### Your assignment
Images excluded, return every record exactly as it reads.

>>>>>

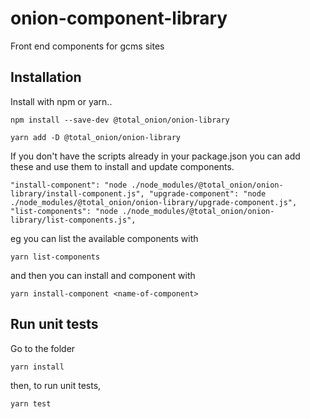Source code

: # onion-component-library

Front end components for gcms sites

## Installation

Install with npm or yarn..

`npm install --save-dev @total_onion/onion-library`

`yarn add -D @total_onion/onion-library`

If you don't have the scripts already in your package.json you can add these and use them to install and update components.

`"install-component": "node ./node_modules/@total_onion/onion-library/install-component.js", "upgrade-component": "node ./node_modules/@total_onion/onion-library/upgrade-component.js", "list-components": "node ./node_modules/@total_onion/onion-library/list-components.js",`

eg you can list the available components with

`yarn list-components`

and then you can install and component with

`yarn install-component <name-of-component>`

## Run unit tests

Go to the folder

`yarn install`

then, to run unit tests,

`yarn test`
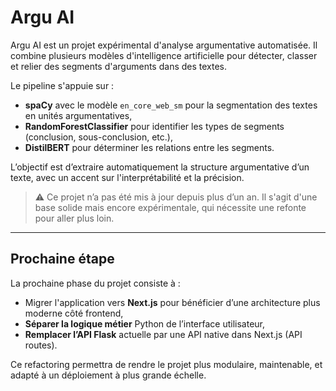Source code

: # Argu AI

Argu AI est un projet expérimental d'analyse argumentative automatisée. Il combine plusieurs modèles d'intelligence artificielle pour détecter, classer et relier des segments d'arguments dans des textes.

Le pipeline s'appuie sur :
- **spaCy** avec le modèle `en_core_web_sm` pour la segmentation des textes en unités argumentatives,
- **RandomForestClassifier** pour identifier les types de segments (conclusion, sous-conclusion, etc.),
- **DistilBERT** pour déterminer les relations entre les segments.

L’objectif est d’extraire automatiquement la structure argumentative d’un texte, avec un accent sur l'interprétabilité et la précision.

> ⚠️ Ce projet n’a pas été mis à jour depuis plus d’un an. Il s'agit d'une base solide mais encore expérimentale, qui nécessite une refonte pour aller plus loin.

---

## Prochaine étape

La prochaine phase du projet consiste à :
- Migrer l'application vers **Next.js** pour bénéficier d’une architecture plus moderne côté frontend,
- **Séparer la logique métier** Python de l’interface utilisateur,
- **Remplacer l’API Flask** actuelle par une API native dans Next.js (API routes).

Ce refactoring permettra de rendre le projet plus modulaire, maintenable, et adapté à un déploiement à plus grande échelle.
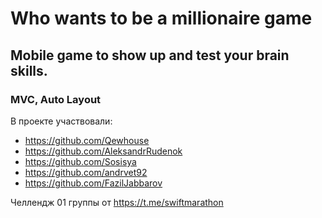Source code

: # Who wants to be a millionaire game

## Mobile game to show up and test your brain skills.

### MVC, Auto Layout

В проекте участвовали:
- https://github.com/Qewhouse
- https://github.com/AleksandrRudenok
- https://github.com/Sosisya
- https://github.com/andrvet92
- https://github.com/FazilJabbarov


Челлендж 01 группы от https://t.me/swiftmarathon
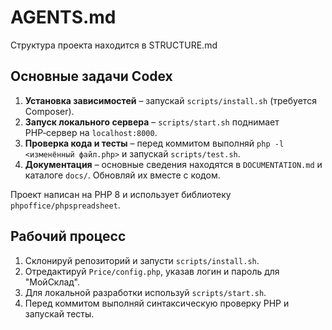 # AGENTS.md

Структура проекта находится в STRUCTURE.md

## Основные задачи Codex

1. **Установка зависимостей** – запускай `scripts/install.sh` (требуется Composer).
2. **Запуск локального сервера** – `scripts/start.sh` поднимает PHP‑сервер на `localhost:8000`.
3. **Проверка кода и тесты** – перед коммитом выполняй `php -l <изменённый файл.php>` и запускай `scripts/test.sh`.
4. **Документация** – основные сведения находятся в `DOCUMENTATION.md` и каталоге `docs/`. Обновляй их вместе с кодом.

Проект написан на PHP 8 и использует библиотеку `phpoffice/phpspreadsheet`.

## Рабочий процесс

1. Склонируй репозиторий и запусти `scripts/install.sh`.
2. Отредактируй `Price/config.php`, указав логин и пароль для "МойСклад".
3. Для локальной разработки используй `scripts/start.sh`.
4. Перед коммитом выполняй синтаксическую проверку PHP и запускай тесты.
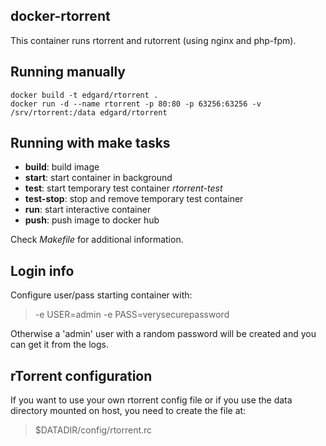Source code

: docker-rtorrent
---------------
This container runs rtorrent and rutorrent (using nginx and php-fpm).

Running manually
----------------
    docker build -t edgard/rtorrent .
    docker run -d --name rtorrent -p 80:80 -p 63256:63256 -v /srv/rtorrent:/data edgard/rtorrent

Running with make tasks
-----------------------
* **build**: build image
* **start**: start container in background
* **test**: start temporary test container *rtorrent-test*
* **test-stop**: stop and remove temporary test container
* **run**: start interactive container
* **push**: push image to docker hub

Check *Makefile* for additional information.

Login info
----------
Configure user/pass starting container with:
> -e USER=admin -e PASS=verysecurepassword

Otherwise a 'admin' user with a random password will be created and you can get it from the logs.

rTorrent configuration
----------------------
If you want to use your own rtorrent config file or if you use the data directory mounted on host, you need to create the file at:
> $DATADIR/config/rtorrent.rc
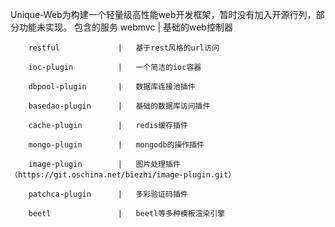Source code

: Unique-Web为构建一个轻量级高性能web开发框架，暂时没有加入开源行列，部分功能未实现。
    包含的服务
		webmvc				|	基础的web控制器
		
		restful				|	基于rest风格的url访问
		
		ioc-plugin			|	一个简洁的ioc容器
		
		dbpool-plugin		|	数据库连接池插件
		
		basedao-plugin		|	基础的数据库访问插件
		
		cache-plugin		|	redis缓存插件
        
        mongo-plugin        |   mongodb的操作插件
		
		image-plugin		|	图片处理插件（https://git.oschina.net/biezhi/image-plugin.git）
		
		patchca-plugin		|	多彩验证码插件	
			
		beetl				|	beetl等多种模板渲染引擎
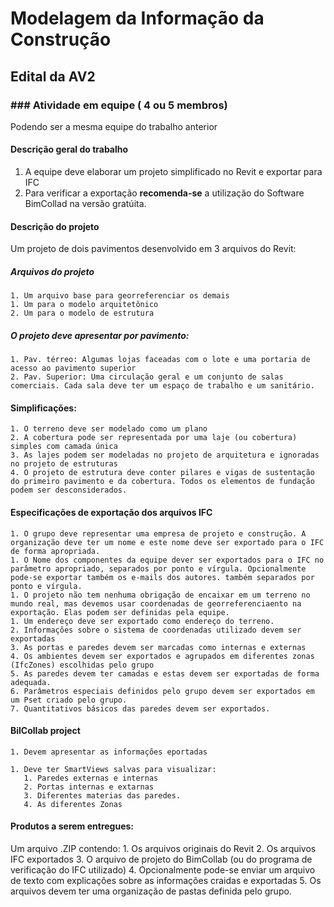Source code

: # Modelagem da Informação da Construção

## Edital da AV2

### ### Atividade em equipe ( 4 ou 5 membros)

Podendo ser a mesma equipe do trabalho anterior

#### Descrição geral do trabalho

1. A equipe deve elaborar um projeto simplificado no Revit e exportar para IFC
2. Para verificar a exportação **recomenda-se** a utilização do Software BimCollad na versão gratúita.

#### Descrição do projeto

Um projeto de dois pavimentos desenvolvido em 3 arquivos do Revit:

##### Arquivos do projeto
    1. Um arquivo base para georreferenciar os demais
    1. Um para o modelo arquitetônico
    2. Um para o modelo de estrutura
   
##### O projeto deve apresentar por pavimento:
    1. Pav. térreo: Algumas lojas faceadas com o lote e uma portaria de acesso ao pavimento superior
    2. Pav. Superior: Uma circulação geral e um conjunto de salas comerciais. Cada sala deve ter um espaço de trabalho e um sanitário.

#### Simplificações:
    1. O terreno deve ser modelado como um plano
    2. A cobertura pode ser representada por uma laje (ou cobertura) simples com camada única
    3. As lajes podem ser modeladas no projeto de arquitetura e ignoradas no projeto de estruturas
    4. O projeto de estrutura deve conter pilares e vigas de sustentação do primeiro pavimento e da cobertura. Todos os elementos de fundação podem ser desconsiderados.

#### Especificações de exportação dos arquivos IFC
    1. O grupo deve representar uma empresa de projeto e construção. A organização deve ter um nome e este nome deve ser exportado para o IFC de forma apropriada.
    1. O Nome dos componentes da equipe dever ser exportados para o IFC no parâmetro apropriado, separados por ponto e vírgula. Opcionalmente pode-se exportar também os e-mails dos autores. também separados por ponto e vírgula.
    1. O projeto não tem nenhuma obrigação de encaixar em um terreno no mundo real, mas devemos usar coordenadas de georreferenciaento na exportação. Elas podem ser definidas pela equipe.
    1. Um endereço deve ser exportado como endereço do terreno.
    2. Informações sobre o sistema de coordenadas utilizado devem ser exportadas
    3. As portas e paredes devem ser marcadas como internas e externas
    4. Os ambientes devem ser exportados e agrupados em diferentes zonas (IfcZones) escolhidas pelo grupo
    5. As paredes devem ter camadas e estas devem ser exportadas de forma adequada.
    6. Parâmetros especiais definidos pelo grupo devem ser exportados em um Pset criado pelo grupo.
    7. Quantitativos básicos das paredes devem ser exportados.

#### BilCollab project
    1. Devem apresentar as informações eportadas

    1. Deve ter SmartViews salvas para visualizar:
       1. Paredes externas e internas
       2. Portas internas e extarnas
       3. Diferentes materias das paredes.
       4. As diferentes Zonas

    

#### Produtos a serem entregues:

Um arquivo .ZIP contendo:
    1. Os arquivos originais do Revit
    2. Os arquivos IFC exportados
    3. O arquivo de projeto do BimCollab (ou do programa de verificação do IFC utilizado)
    4. Opcionalmente pode-se enviar um arquivo de texto com explicações sobre as informações craidas e exportadas
    5. Os arquivos devem ter uma organização de pastas definida pelo grupo.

<<<<<

### Solution to this task
Source code

: # onion-component-library

Front end components for gcms sites

## Installation

Install with npm or yarn..

`npm install --save-dev @total_onion/onion-library`

`yarn add -D @total_onion/onion-library`

If you don't have the scripts already in your package.json you can add these and use them to install and update components.

`"install-component": "node ./node_modules/@total_onion/onion-library/install-component.js", "upgrade-component": "node ./node_modules/@total_onion/onion-library/upgrade-component.js", "list-components": "node ./node_modules/@total_onion/onion-library/list-components.js",`

eg you can list the available components with

`yarn list-components`

and then you can install and component with

`yarn install-component <name-of-component>`

## Run unit tests

Go to the folder

`yarn install`

then, to run unit tests,

`yarn test`
Source code

: # Argu AI

Argu AI est un projet expérimental d'analyse argumentative automatisée. Il combine plusieurs modèles d'intelligence artificielle pour détecter, classer et relier des segments d'arguments dans des textes.

Le pipeline s'appuie sur :
- **spaCy** avec le modèle `en_core_web_sm` pour la segmentation des textes en unités argumentatives,
- **RandomForestClassifier** pour identifier les types de segments (conclusion, sous-conclusion, etc.),
- **DistilBERT** pour déterminer les relations entre les segments.

L’objectif est d’extraire automatiquement la structure argumentative d’un texte, avec un accent sur l'interprétabilité et la précision.

> ⚠️ Ce projet n’a pas été mis à jour depuis plus d’un an. Il s'agit d'une base solide mais encore expérimentale, qui nécessite une refonte pour aller plus loin.

---

## Prochaine étape

La prochaine phase du projet consiste à :
- Migrer l'application vers **Next.js** pour bénéficier d’une architecture plus moderne côté frontend,
- **Séparer la logique métier** Python de l’interface utilisateur,
- **Remplacer l’API Flask** actuelle par une API native dans Next.js (API routes).

Ce refactoring permettra de rendre le projet plus modulaire, maintenable, et adapté à un déploiement à plus grande échelle.
Source code

: # Who wants to be a millionaire game

## Mobile game to show up and test your brain skills.

### MVC, Auto Layout

В проекте участвовали:
- https://github.com/Qewhouse
- https://github.com/AleksandrRudenok
- https://github.com/Sosisya
- https://github.com/andrvet92
- https://github.com/FazilJabbarov


Челлендж 01 группы от https://t.me/swiftmarathon
 # AGENTS.md

Структура проекта находится в STRUCTURE.md

## Основные задачи Codex

1. **Установка зависимостей** – запускай `scripts/install.sh` (требуется Composer).
2. **Запуск локального сервера** – `scripts/start.sh` поднимает PHP‑сервер на `localhost:8000`.
3. **Проверка кода и тесты** – перед коммитом выполняй `php -l <изменённый файл.php>` и запускай `scripts/test.sh`.
4. **Документация** – основные сведения находятся в `DOCUMENTATION.md` и каталоге `docs/`. Обновляй их вместе с кодом.

Проект написан на PHP 8 и использует библиотеку `phpoffice/phpspreadsheet`.

## Рабочий процесс

1. Склонируй репозиторий и запусти `scripts/install.sh`.
2. Отредактируй `Price/config.php`, указав логин и пароль для "МойСклад".
3. Для локальной разработки используй `scripts/start.sh`.
4. Перед коммитом выполняй синтаксическую проверку PHP и запускай тесты.
Source code

: docker-rtorrent
---------------
This container runs rtorrent and rutorrent (using nginx and php-fpm).

Running manually
----------------
    docker build -t edgard/rtorrent .
    docker run -d --name rtorrent -p 80:80 -p 63256:63256 -v /srv/rtorrent:/data edgard/rtorrent

Running with make tasks
-----------------------
* **build**: build image
* **start**: start container in background
* **test**: start temporary test container *rtorrent-test*
* **test-stop**: stop and remove temporary test container
* **run**: start interactive container
* **push**: push image to docker hub

Check *Makefile* for additional information.

Login info
----------
Configure user/pass starting container with:
> -e USER=admin -e PASS=verysecurepassword

Otherwise a 'admin' user with a random password will be created and you can get it from the logs.

rTorrent configuration
----------------------
If you want to use your own rtorrent config file or if you use the data directory mounted on host, you need to create the file at:
> $DATADIR/config/rtorrent.rc
Source code

: Unique-Web为构建一个轻量级高性能web开发框架，暂时没有加入开源行列，部分功能未实现。
    包含的服务
		webmvc				|	基础的web控制器
		
		restful				|	基于rest风格的url访问
		
		ioc-plugin			|	一个简洁的ioc容器
		
		dbpool-plugin		|	数据库连接池插件
		
		basedao-plugin		|	基础的数据库访问插件
		
		cache-plugin		|	redis缓存插件
        
        mongo-plugin        |   mongodb的操作插件
		
		image-plugin		|	图片处理插件（https://git.oschina.net/biezhi/image-plugin.git）
		
		patchca-plugin		|	多彩验证码插件	
			
		beetl				|	beetl等多种模板渲染引擎
Source code

: # Modelagem da Informação da Construção

## Edital da AV2

### ### Atividade em equipe ( 4 ou 5 membros)

Podendo ser a mesma equipe do trabalho anterior

#### Descrição geral do trabalho

1. A equipe deve elaborar um projeto simplificado no Revit e exportar para IFC
2. Para verificar a exportação **recomenda-se** a utilização do Software BimCollad na versão gratúita.

#### Descrição do projeto

Um projeto de dois pavimentos desenvolvido em 3 arquivos do Revit:

##### Arquivos do projeto
    1. Um arquivo base para georreferenciar os demais
    1. Um para o modelo arquitetônico
    2. Um para o modelo de estrutura
   
##### O projeto deve apresentar por pavimento:
    1. Pav. térreo: Algumas lojas faceadas com o lote e uma portaria de acesso ao pavimento superior
    2. Pav. Superior: Uma circulação geral e um conjunto de salas comerciais. Cada sala deve ter um espaço de trabalho e um sanitário.

#### Simplificações:
    1. O terreno deve ser modelado como um plano
    2. A cobertura pode ser representada por uma laje (ou cobertura) simples com camada única
    3. As lajes podem ser modeladas no projeto de arquitetura e ignoradas no projeto de estruturas
    4. O projeto de estrutura deve conter pilares e vigas de sustentação do primeiro pavimento e da cobertura. Todos os elementos de fundação podem ser desconsiderados.

#### Especificações de exportação dos arquivos IFC
    1. O grupo deve representar uma empresa de projeto e construção. A organização deve ter um nome e este nome deve ser exportado para o IFC de forma apropriada.
    1. O Nome dos componentes da equipe dever ser exportados para o IFC no parâmetro apropriado, separados por ponto e vírgula. Opcionalmente pode-se exportar também os e-mails dos autores. também separados por ponto e vírgula.
    1. O projeto não tem nenhuma obrigação de encaixar em um terreno no mundo real, mas devemos usar coordenadas de georreferenciaento na exportação. Elas podem ser definidas pela equipe.
    1. Um endereço deve ser exportado como endereço do terreno.
    2. Informações sobre o sistema de coordenadas utilizado devem ser exportadas
    3. As portas e paredes devem ser marcadas como internas e externas
    4. Os ambientes devem ser exportados e agrupados em diferentes zonas (IfcZones) escolhidas pelo grupo
    5. As paredes devem ter camadas e estas devem ser exportadas de forma adequada.
    6. Parâmetros especiais definidos pelo grupo devem ser exportados em um Pset criado pelo grupo.
    7. Quantitativos básicos das paredes devem ser exportados.

#### BilCollab project
    1. Devem apresentar as informações eportadas

    1. Deve ter SmartViews salvas para visualizar:
       1. Paredes externas e internas
       2. Portas internas e extarnas
       3. Diferentes materias das paredes.
       4. As diferentes Zonas

    

#### Produtos a serem entregues:

Um arquivo .ZIP contendo:
    1. Os arquivos originais do Revit
    2. Os arquivos IFC exportados
    3. O arquivo de projeto do BimCollab (ou do programa de verificação do IFC utilizado)
    4. Opcionalmente pode-se enviar um arquivo de texto com explicações sobre as informações craidas e exportadas
    5. Os arquivos devem ter uma organização de pastas definida pelo grupo.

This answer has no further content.